Lois Barclay est une jeune anglaise de 18 ans, qui quitte son Angleterre natale pour la Nouvelle Angleterre en 1691 suite au décès de ses parents. Accueillie par la famille de son oncle à Salem, Lois doit apprendre à s’intégrer dans une ville dont les habitants observent une défiance superstitieuse à l’égard des principes papistes du vieux continent. Sa famille d’adoption dont les membres sont plus étranges les uns que les autres, est une famille protestante issue des permières vagues d’immigration de populations puritaines vers le nouveau monde. Alors que les histoires de sorcières se racontent le soir au coin de la cheminée, une ambiance mystique règne à Salem. Les dernières affaires de sorcellerie qui ont secoué le village avant l’arrivée de Lois marquent encore les consciences et les oppositions entre l’église puritaine et l’église romaine se traduisent clairement dans les positions adoptées par les villageois de Salem. Comment la paranoïa et le fanatisme religieux ont frappé cette petite ville américaine, c’est ce que nous raconte l’histoire de La sorcière de Salem.

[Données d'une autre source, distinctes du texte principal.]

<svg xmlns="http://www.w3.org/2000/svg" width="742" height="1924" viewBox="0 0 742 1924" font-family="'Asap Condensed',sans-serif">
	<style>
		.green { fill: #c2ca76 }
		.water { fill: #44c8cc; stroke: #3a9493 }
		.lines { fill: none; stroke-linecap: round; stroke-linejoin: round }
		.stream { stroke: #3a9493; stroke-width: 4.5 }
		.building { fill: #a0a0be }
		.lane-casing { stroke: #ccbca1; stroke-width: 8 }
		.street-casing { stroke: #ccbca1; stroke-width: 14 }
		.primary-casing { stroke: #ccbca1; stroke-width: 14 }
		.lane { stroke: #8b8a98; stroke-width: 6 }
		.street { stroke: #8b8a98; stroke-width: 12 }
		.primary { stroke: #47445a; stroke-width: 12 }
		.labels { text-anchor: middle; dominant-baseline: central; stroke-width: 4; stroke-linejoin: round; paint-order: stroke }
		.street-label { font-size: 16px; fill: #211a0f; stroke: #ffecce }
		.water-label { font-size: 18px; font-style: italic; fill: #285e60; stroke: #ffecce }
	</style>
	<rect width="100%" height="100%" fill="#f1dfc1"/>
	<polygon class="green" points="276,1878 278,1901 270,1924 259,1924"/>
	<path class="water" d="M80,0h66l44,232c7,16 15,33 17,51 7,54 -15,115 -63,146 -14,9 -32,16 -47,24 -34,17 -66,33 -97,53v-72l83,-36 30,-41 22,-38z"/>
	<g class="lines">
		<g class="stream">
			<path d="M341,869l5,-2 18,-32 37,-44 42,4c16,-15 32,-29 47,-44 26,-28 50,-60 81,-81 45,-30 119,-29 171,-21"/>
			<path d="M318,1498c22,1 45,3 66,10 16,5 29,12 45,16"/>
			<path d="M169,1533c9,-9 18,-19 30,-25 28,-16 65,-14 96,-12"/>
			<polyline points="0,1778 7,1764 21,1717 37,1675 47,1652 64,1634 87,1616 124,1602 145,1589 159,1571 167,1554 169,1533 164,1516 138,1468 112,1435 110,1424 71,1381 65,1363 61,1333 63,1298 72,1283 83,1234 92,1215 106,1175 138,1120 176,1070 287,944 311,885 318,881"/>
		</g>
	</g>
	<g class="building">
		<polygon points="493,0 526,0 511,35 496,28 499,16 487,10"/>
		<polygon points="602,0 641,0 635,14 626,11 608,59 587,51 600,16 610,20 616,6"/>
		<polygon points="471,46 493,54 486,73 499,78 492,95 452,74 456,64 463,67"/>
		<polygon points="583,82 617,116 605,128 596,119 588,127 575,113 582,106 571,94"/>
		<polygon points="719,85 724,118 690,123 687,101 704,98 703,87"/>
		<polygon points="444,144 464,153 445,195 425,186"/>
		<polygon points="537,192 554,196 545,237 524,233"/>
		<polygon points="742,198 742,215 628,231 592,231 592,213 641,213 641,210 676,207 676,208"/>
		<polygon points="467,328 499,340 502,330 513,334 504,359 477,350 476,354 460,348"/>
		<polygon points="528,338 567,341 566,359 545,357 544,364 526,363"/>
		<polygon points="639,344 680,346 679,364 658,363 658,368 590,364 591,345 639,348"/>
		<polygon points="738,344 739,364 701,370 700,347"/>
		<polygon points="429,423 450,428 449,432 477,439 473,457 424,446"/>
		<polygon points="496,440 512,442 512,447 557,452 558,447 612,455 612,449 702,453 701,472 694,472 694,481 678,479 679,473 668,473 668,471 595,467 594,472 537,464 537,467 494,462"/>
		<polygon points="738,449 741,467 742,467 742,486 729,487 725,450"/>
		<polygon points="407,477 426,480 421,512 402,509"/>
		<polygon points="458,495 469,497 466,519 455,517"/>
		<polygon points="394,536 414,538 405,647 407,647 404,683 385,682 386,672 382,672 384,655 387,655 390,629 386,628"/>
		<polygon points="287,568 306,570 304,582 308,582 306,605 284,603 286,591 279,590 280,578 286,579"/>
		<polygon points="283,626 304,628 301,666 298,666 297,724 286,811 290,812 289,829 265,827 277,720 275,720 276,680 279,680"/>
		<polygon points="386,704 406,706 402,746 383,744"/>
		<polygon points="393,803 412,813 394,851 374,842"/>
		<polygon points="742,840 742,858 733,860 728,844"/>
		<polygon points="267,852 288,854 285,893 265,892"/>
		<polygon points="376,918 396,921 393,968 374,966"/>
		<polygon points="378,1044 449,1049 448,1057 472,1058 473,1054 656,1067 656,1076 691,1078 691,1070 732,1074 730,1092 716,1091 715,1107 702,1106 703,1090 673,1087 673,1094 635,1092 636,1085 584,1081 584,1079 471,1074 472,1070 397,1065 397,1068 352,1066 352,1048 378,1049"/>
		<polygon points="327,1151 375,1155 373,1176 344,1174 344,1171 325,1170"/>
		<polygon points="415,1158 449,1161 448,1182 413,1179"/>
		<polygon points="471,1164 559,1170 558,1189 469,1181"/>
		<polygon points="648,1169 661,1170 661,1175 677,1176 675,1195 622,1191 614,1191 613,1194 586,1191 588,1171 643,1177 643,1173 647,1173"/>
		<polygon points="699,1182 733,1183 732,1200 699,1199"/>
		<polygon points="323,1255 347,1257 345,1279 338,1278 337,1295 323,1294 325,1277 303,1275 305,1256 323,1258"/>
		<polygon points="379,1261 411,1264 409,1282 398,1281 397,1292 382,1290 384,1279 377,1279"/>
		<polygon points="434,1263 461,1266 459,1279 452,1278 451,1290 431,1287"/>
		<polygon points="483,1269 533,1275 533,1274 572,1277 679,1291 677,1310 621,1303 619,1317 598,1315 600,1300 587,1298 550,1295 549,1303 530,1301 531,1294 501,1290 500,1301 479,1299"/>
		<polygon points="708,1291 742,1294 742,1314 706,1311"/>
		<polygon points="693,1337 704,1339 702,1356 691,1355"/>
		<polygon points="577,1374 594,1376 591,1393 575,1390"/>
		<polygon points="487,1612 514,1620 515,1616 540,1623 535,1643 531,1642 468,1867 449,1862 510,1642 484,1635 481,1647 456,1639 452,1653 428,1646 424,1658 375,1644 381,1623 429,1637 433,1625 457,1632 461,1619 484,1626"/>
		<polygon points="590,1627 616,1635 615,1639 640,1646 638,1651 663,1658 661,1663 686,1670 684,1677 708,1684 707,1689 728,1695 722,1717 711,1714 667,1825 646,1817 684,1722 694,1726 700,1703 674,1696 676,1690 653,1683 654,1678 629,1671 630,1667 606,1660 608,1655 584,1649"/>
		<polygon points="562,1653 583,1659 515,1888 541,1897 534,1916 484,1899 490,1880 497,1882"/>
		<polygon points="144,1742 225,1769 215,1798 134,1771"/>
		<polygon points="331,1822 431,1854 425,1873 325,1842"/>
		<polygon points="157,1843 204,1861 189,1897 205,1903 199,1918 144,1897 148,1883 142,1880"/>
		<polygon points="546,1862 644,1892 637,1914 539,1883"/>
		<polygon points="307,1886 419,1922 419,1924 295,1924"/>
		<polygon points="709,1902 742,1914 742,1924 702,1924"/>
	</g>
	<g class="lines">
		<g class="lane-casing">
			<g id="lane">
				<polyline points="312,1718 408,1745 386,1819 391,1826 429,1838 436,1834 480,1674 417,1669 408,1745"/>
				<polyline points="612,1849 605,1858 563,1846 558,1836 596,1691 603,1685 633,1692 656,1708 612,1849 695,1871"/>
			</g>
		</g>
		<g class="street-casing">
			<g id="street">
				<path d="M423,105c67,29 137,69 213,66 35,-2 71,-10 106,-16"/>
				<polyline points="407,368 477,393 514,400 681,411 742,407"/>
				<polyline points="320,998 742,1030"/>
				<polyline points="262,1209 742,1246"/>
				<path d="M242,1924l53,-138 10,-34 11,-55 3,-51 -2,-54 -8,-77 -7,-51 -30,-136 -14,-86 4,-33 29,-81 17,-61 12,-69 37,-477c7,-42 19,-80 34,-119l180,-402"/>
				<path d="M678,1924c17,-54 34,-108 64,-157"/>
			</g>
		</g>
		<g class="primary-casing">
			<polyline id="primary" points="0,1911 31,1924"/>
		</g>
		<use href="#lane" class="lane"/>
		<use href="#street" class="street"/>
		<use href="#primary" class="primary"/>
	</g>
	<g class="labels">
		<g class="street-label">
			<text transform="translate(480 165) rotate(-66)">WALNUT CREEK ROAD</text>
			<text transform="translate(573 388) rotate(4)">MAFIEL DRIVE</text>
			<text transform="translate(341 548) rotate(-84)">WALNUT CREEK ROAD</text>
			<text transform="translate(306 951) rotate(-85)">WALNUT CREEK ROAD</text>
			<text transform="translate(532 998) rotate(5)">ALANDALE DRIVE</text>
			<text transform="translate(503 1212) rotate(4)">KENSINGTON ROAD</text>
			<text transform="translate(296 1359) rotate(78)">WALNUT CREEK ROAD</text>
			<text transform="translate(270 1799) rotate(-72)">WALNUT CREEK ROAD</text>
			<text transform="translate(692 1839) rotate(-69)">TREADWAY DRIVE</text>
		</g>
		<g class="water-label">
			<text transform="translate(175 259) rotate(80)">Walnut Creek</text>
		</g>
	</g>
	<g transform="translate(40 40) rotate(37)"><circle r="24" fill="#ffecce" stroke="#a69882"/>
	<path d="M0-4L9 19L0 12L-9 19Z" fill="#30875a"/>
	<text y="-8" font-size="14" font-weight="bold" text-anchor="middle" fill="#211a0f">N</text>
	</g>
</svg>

L’excellente préface de Bertrand Fillaudeau rappelle le contexte historique de l’affaire des sorcières de Salem : alors que Cromwell, homme politique et militaire anglais converti à une secte protestante, fait des émules au sein de la communauté nouvellement immigrée en Nouvelle Angleterre, les anglais royalistes sont accusés de soutenir une église romaine qui procède à des cérémonies démoniaques. La sorcellerie est alors largement condamnée et la Nouvelle Angleterre sert de laboratoire idéal à ces féroces adeptes du puritanisme. La sorcière de Salem, nous explique t-il, "est la description implacable de la paranoïa qui saisit une petite ville." p. 11

"En s’appuyant sur des faits historiques, comptes rendus des procès et suites de l’affaire, Elizabeth Gaskell parvient à rendre magistralement la montée du péril, l’atmosphère de délation et de haine, la folie collective qui vont broyer à jamais des êtres de chair et de sang." Extrait de la présentation de l’éditeur. 

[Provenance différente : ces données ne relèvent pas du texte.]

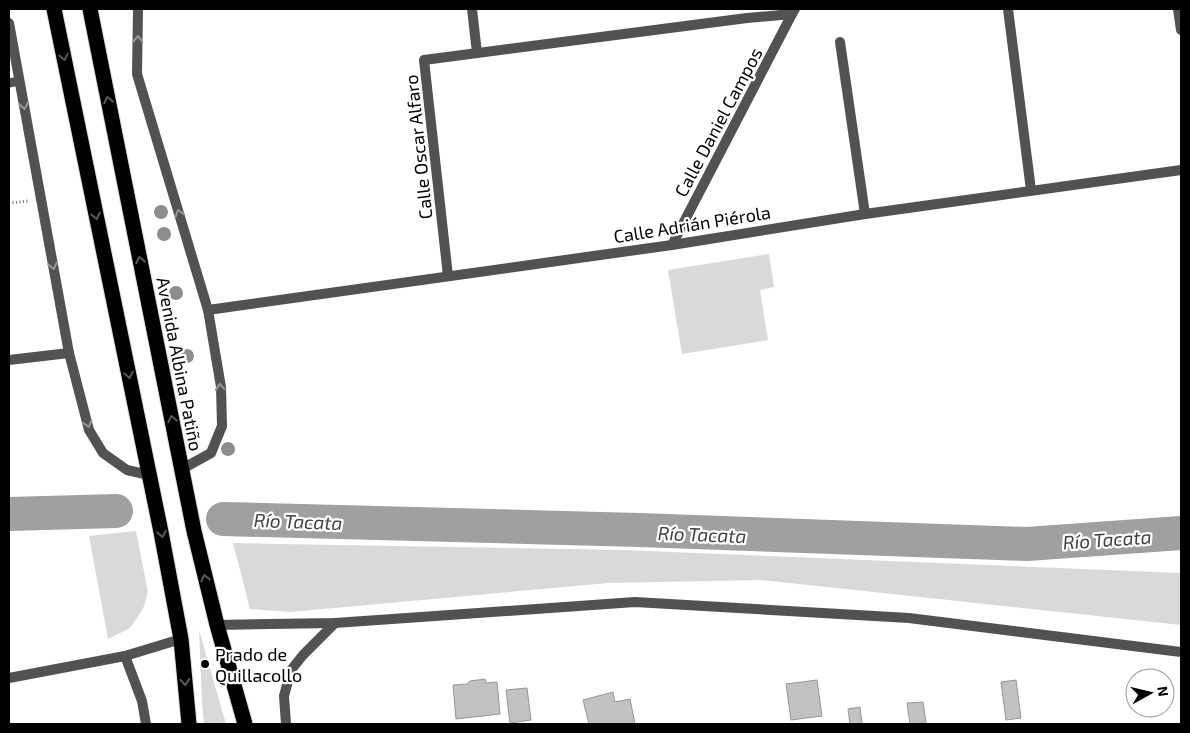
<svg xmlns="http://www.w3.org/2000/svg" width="1190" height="733" viewBox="0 0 1190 733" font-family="'Exo 2',sans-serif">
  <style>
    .green { fill: #d9d9d9 }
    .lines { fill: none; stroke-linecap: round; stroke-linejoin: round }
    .river { stroke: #a0a0a0; stroke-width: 34 }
    .building { fill: #c2c2c2; stroke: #969696 }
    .highway-casing { stroke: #dbdbdb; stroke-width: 17 }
    .path { stroke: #747474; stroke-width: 3; stroke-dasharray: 1 2.5; stroke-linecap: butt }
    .lane { stroke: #525252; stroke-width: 9 }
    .street { stroke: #525252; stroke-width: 10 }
    .highway { stroke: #000; stroke-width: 15 }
    .tree { fill: #8d8d8d }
    .oneway { stroke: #979797 }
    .oneway2 { stroke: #595959 }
    .poi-dot { fill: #000; stroke: #fff; stroke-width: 2 }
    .labels { text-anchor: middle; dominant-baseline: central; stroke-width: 4.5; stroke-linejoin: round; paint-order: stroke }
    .street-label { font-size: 18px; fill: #000; stroke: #fff }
    .poi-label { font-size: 18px; fill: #000; stroke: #fff; text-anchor: start }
    .water-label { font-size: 19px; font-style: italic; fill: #414141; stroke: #fff }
  </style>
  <rect width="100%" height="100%" fill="#fff"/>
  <g class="green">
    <path d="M769,254L774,287L760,290L768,340L682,354L668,270Z"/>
    <path d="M136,531L148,592L143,609L130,628L108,639L89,536Z"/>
    <path d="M233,543L623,550L1181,573V625L762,580L608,583L290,612L250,609Z"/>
    <path d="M199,630L226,724H204L202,702Z"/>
  </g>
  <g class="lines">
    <g class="river">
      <path d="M9,514L116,511"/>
      <path d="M223,519L639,530L1027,544L1181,533"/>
    </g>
  </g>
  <g class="building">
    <path d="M485,679L486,683L497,682L500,714L456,719L453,685L467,684L470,681Z"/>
    <path d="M817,680L822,716L791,720L786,684Z"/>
    <path d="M1016,680L1021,718L1006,720L1001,682Z"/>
    <path d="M527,688L531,720L510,723L506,690Z"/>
    <path d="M613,692L615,702L630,699L635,724H589L583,700Z"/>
    <path d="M923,702L926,723L910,724L907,703Z"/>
    <path d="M860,707L862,724H850L848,709Z"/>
  </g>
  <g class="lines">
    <g class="highway-casing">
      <g id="highway">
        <path d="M54,9L161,532L181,639L189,724"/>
        <path d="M90,9L194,531L217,625L245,724"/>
      </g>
    </g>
    <path class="path" d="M9,203L28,201"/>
    <path class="lane" d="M9,83L19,81"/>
    <g class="street">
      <path d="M138,9L137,74L208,310L221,387L222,426L211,453L182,469"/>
      <path d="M472,9L477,53"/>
      <path d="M1008,9L1031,190"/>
      <path d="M1178,9L1181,30"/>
      <path d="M9,23L69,353L89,430L103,453L127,470L149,475"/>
      <path d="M840,42L865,214"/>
      <path d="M672,245L792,14"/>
      <path d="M448,276L424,60L747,18L792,14L795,9"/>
      <path d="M208,310L672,245L865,214L1181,170"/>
      <path d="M9,360L69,353"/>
      <path d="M217,625L335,623L635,602L909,618L1181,652"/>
      <path d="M125,656L142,701L146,724"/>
      <path d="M9,678L125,656L181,639"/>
      <path d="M286,724L284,696L291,670L303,655L335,623"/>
    </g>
    <use href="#highway" class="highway"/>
  </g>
  <g class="tree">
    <circle cx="161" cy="212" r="7"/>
    <circle cx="164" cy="234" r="7"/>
    <circle cx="176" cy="293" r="7"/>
    <circle cx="187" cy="356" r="7"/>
    <circle cx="228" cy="449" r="7"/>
  </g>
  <defs><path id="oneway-chevron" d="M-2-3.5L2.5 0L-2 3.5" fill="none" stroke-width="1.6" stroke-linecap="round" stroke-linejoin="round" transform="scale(1.25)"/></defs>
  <g class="oneway">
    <use href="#oneway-chevron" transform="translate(138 39) rotate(-89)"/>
    <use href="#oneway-chevron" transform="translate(24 106) rotate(80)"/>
    <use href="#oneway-chevron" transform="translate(179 213) rotate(-107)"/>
    <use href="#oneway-chevron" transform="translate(53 266) rotate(79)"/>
    <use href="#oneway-chevron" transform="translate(220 387) rotate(-95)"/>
    <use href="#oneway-chevron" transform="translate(88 424) rotate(73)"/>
  </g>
  <g class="oneway2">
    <use href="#oneway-chevron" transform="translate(64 57) rotate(78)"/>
    <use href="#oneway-chevron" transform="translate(108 100) rotate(-101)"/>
    <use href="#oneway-chevron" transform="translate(96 216) rotate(78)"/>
    <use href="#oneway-chevron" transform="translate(140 260) rotate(-101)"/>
    <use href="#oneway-chevron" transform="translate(129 375) rotate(78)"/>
    <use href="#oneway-chevron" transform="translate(172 419) rotate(-101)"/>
    <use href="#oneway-chevron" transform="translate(162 534) rotate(79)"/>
    <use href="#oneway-chevron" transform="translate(205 578) rotate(-103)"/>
    <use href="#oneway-chevron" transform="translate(185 682) rotate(85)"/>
  </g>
  <circle class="poi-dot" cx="205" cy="664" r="5"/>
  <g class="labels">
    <g class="street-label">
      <text transform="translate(718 122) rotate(-62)">Calle Daniel Campos</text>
      <text transform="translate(418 147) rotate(-96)">Calle Oscar Alfaro</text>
      <text transform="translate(692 224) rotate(-9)">Calle Adrián Piérola</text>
      <text transform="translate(180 364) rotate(79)">Avenida Albina Patiño</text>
    </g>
    <g class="poi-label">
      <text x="215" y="654">Prado de<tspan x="215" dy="21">Quillacollo</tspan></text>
    </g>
    <g class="water-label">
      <text transform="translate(298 521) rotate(2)">Río Tacata</text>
      <text transform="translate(702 534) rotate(2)">Río Tacata</text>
      <text transform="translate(1107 539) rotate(-4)">Río Tacata</text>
    </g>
  </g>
  <rect width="1190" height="733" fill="none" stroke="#000000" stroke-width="20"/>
  <g transform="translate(1150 693) rotate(82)"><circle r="24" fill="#ffffff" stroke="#999999"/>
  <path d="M0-4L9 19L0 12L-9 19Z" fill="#000000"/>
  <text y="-8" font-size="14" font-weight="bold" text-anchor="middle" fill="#000000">N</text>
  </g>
</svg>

Souvent associée à Charles Dickens qui la surnommait sa "chère Schéhérazade", Elizabeth Gaskell est considérée comme un maître du roman politique et social ou encore comme un auteur de récits du folklore. "Son sens de la justice et de la responsabilité va de pair avec sa faculté de communiquer l’émotion face à l’innocence bafouée et à la folie des hommes. » (extrait de la présentation de l’éditeur). Marquant l’écriture gothique de sa plume humaniste, Elizabeth Gaskell a réussi à montrer à quel point la sorcellerie est une superstition favorisée par l’ignorance et la crédulité.


Ce roman, parfaitement écrit, est passionnant. Elizabeth Gaskell maîtrise à merveille son intrigue et j’ai trouvé les personnages justes et leur psychologie très bien étudiée. On connait dès le départ l’issue tragique de l’histoire mais l’objectivité dont fait preuve l’auteure fait de La sorcière de Salem une lecture de référence sur la question. Le recul de Gaskell sur cette affaire (le roman est écrit au 19ème siècle) apporte de la crédibilité à son récit et l’on ne peut que constater avec horreur les méfaits de l’obscurantisme religieux sur la société de l’époque. A lire sans modération.

A voir sur le sujet, l’excellente adaptation cinématographique de la pièce d’Arthur Miller avec Winona Ryder et Daniel Day-Lewis (sortie sur les écrans en 1996).

Bref historique de l’affaire des sorcières de Salem : "En 1692, chez Samuel Parris, pasteur de Salem, dix adolescentes furent prises de convulsions et se livrèrent à des actes abominables et obscènes. La nourrice indienne de la fille du pasteur proposa un remède magique, ce qui lui fut reproché par la suite - seule la contrition la sauva du bûcher. L’affaire était lancée. Les accusations fusèrent, les cas de possessions pseudo-démoniaques se multiplièrent. Plus de deux cents personnes furent arrêtées. Dix- neuf furent pendues. Ce n’est qu’en avril 1694 que le gouverneur Philipps remit en liberté cent cinquante prisonniers. En 1957, le Parlement du Massachussets réhabilita les victimes - le succès de la pièce d’Arthur Miller n’étant peut-être pas étranger à cette mise au point bien tardive." (extrait de la préface de Fillaudeau).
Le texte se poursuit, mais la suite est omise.